In the first paragraph of a post I had written earlier this month, I referred to data engineers as producers of data. Someone immediately replied and something to the extent of, "You lost me at the first sentence. Data Engineers can't be data owners."
Clearly, I ruffled some feathers, and I have done the same plenty in the past whenever I talked about ownership of data.
Let's say your company uses Segment to send events from its website to its data warehouse. Each Segment event, by default, creates a table in the warehouse. You, the data engineer, have created a derived view that aggregates all of these events into one table to make it much more accessible and consumable. A few days later, an analyst comes to you and says, "This view no longer has up-to-date data for any event." And then asks the dreaded question: "Who's the owner?"
In this case, the answer is somewhat obvious - the person who created this derived view, i.e. you — the data engineer.
But what if the question being asked was slightly different:
- What action on the website triggers this event to happen? OR,
- What does a particular item in the payload for place_order event mean?
It's obvious that data engineers can't be held responsible for answering such questions.
It turns out that who the data owner is depends on the question being asked.
Here are some common situations where someone could be asking the ownership question:
- The data is stale. Who should triage and fix it?
- The data is "wrong." Some fields are nulls or malformed.
- What does this particular field mean?
- Can this data be used for a new ML model that will show a different price to different people on the website?
Ultimately, ownership of data can be divided into 3 categories:
- Delivery owner — Ensures that this particular data gets delivered on time, on a promised delivery SLA. Usually, this is a data engineer or analytics engineer responsible for developing and maintaining the pipeline that produces this data.
- Domain owner — What does this particular value in a field (or column) mean? When does this particular event get triggered? Usually, this is a product engineer who created the event or the analysts and data scientists who use this data most frequently and understand the physical reality that the data represents.
- Policy owner — Ensures that this data gets used according to the classification and terms associated with it. Sometimes you acquire data from a source that should not be used for a certain category of use-cases. For example, YouTube is permitted to show ads to kids, but not permitted to personalize them. Therefore, the personalization data can't be used if the subject is a child. The person making these calls is usually not an engineer or data scientist, but someone on the Policy or Privacy team at the company.

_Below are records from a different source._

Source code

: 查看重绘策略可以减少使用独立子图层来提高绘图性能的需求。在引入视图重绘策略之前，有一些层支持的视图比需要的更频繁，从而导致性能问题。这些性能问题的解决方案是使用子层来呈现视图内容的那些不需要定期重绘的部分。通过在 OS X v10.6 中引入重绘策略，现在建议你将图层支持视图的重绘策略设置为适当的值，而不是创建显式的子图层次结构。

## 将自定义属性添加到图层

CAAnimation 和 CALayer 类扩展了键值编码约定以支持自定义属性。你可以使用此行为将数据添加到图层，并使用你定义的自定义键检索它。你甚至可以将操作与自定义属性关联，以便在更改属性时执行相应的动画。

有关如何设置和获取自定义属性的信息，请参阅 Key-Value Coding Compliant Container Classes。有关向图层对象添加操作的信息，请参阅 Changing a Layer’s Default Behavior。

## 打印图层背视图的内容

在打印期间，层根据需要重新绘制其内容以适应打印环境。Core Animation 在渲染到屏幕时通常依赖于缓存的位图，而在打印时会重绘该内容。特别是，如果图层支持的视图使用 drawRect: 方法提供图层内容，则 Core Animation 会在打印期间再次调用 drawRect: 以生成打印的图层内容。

Aside — Quality owner: This may depend on organization, but I've found there to be a general resistance to take ownership of end-to-end quality of a data set. Why? Because data engineers don't consider themselves owners of the data that's produced from the upstream application and can't be held responsible for hunting down a website bug that impacts the data in the warehouse. The product engineers don't have enough context about how data gets joined and transformed downstream to own the final derived data artifact as their output. This may change as decentralized data management (aka data mesh) is deployed more broadly.
There's a tendency in some organizations to build "shared ownership." This fails to work well in practice. The only times I've seen it work well is when there's a shared understanding of different facets of ownership within this shared owner group and the group is able to redirect to the right person within the group based on each question.
In practice, the data engineer plays the role that a triage nurse would play in an Emergency Room. An issue (patient) comes in, they triage to see what's going on. Sometimes it's a problem they can fix, so they fix it and resolve the issue (injury). In other cases, they redirect to the appropriate owner (a different health practitioner). As you can see, the issue (or question being asked) informs who the owner will be.
Lastly, ownership does not need to be articulated at this level of granularity for all of your data. Data and organizations are ever-changing and any information around ownership is bound to become stale. What's important is to have high quality granular ownership for the most important 20% of your data and have good defaults for the remaining 80%.
Organizations typically use a data catalog to document ownership information. For the most important 20% data within your organization:
Metadata and related owners
For the remaining 80% of data in your organization — automation. Frequent users are a good proxy for domain owners. And, the person who last changed the ETL code or gets alerted when the ETL job fails is a good proxy for the delivery owner.
So, the next time someone asks you about ownership, ask yourself: Are you looking for the delivery, domain, or policy owner?
Thanks to Chris Riccomini for reviewing a draft of this post.